Re: What's New in Scala 2.8: Collections API
Posted: Aug 28, 2010 4:36 AM
> From a quick first look I had, it seems the new
> collections API offers a lot of collection types, I'd dare
> say almost all widely known collection types.
> Without being a Scala user and only knowing the very
> basics of the language, I'd like to ask:
> 1) why the emphasis on immutable data structures? what are
> the benefits? aren't those slower than the mutable types?
The library is symmetric wrt mutability. Every major type has mutable as well as immutable implementations. Immutable ones are available directly whereas mutable ones need an explicit qualification or import.
The reason for preferring immutable is that immutable is safer.

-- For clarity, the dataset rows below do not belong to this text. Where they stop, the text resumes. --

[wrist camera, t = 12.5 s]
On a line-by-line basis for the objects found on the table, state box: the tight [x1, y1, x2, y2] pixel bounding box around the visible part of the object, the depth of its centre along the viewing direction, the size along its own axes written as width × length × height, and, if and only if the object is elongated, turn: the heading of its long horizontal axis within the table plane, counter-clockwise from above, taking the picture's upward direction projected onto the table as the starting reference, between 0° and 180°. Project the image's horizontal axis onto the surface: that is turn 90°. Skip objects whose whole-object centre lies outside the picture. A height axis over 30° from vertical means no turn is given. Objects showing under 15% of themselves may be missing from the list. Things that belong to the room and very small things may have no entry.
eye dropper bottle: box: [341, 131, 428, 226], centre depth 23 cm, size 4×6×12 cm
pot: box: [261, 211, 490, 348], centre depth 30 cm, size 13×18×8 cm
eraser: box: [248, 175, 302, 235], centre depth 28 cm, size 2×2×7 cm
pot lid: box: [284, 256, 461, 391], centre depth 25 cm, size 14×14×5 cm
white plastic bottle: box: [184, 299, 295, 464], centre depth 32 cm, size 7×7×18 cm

So in the spirit of avoiding premature optimizations
we made immutable the default.
Immutable collections do have persistent implementations which keep the cost overhead fairly low, and which even give an advantage over mutable for small collections (an immutable set or map of up to 4 elements takes only a single object; compare to a mutable map backed by a hashtable).

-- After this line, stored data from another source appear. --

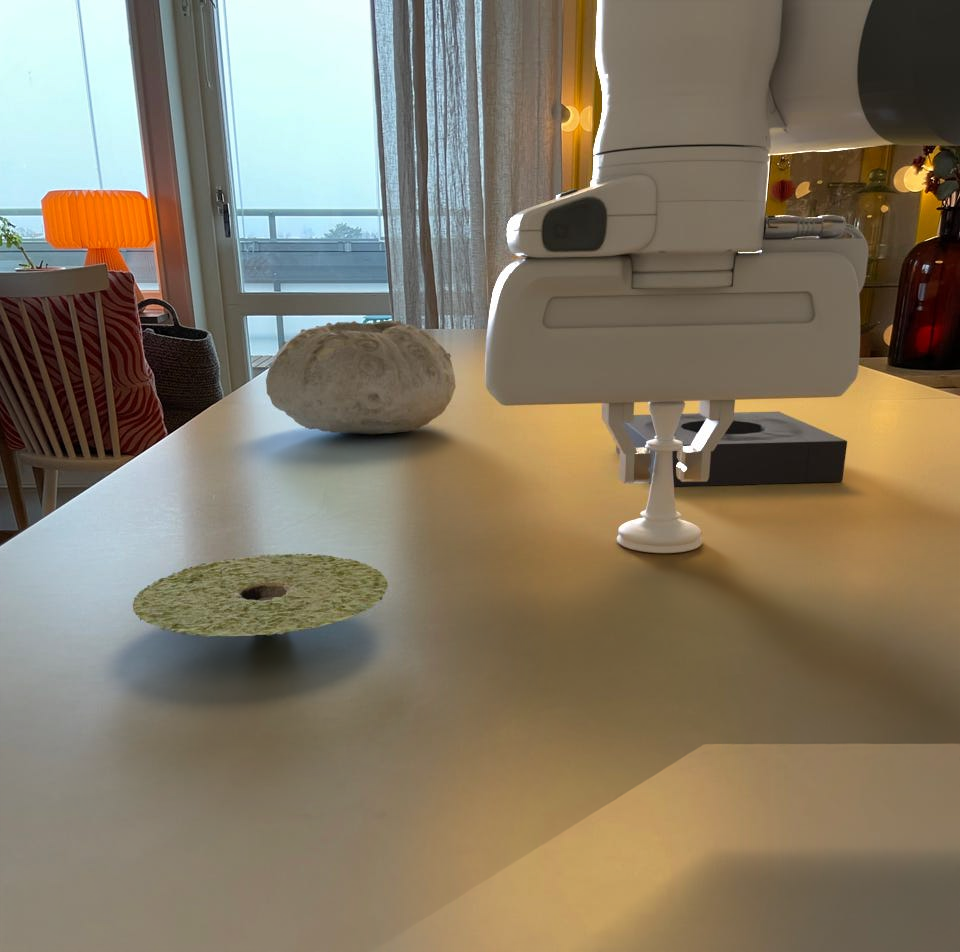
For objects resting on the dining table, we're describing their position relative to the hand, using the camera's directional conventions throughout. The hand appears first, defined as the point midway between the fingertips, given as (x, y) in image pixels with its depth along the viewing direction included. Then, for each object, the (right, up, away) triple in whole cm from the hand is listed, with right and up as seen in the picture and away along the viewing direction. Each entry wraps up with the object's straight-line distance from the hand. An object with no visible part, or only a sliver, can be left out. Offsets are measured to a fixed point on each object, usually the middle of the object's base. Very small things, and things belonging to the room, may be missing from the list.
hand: (662, 480), depth 55 cm
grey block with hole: (+9, +5, +21) cm, 24 cm away
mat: (-20, -9, -11) cm, 25 cm away
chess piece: (0, -4, +1) cm, 4 cm away
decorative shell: (-22, +11, +38) cm, 45 cm away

> 2) when a collection's type is a primitive, does
> autoboxing happen? for example, an Array[int] is actually
> an Array[Integer]?
For general collections, yes. But for arrays, no. Scala arrays are represented exactly the same as Java arrays. There's a section on arrays in the collections document.
The next versions of Scala will specialize further collection types iso that primitive types need not be boxed. That's an ongoing process which was started with the availability of @specialized annotation in Scala 2.8.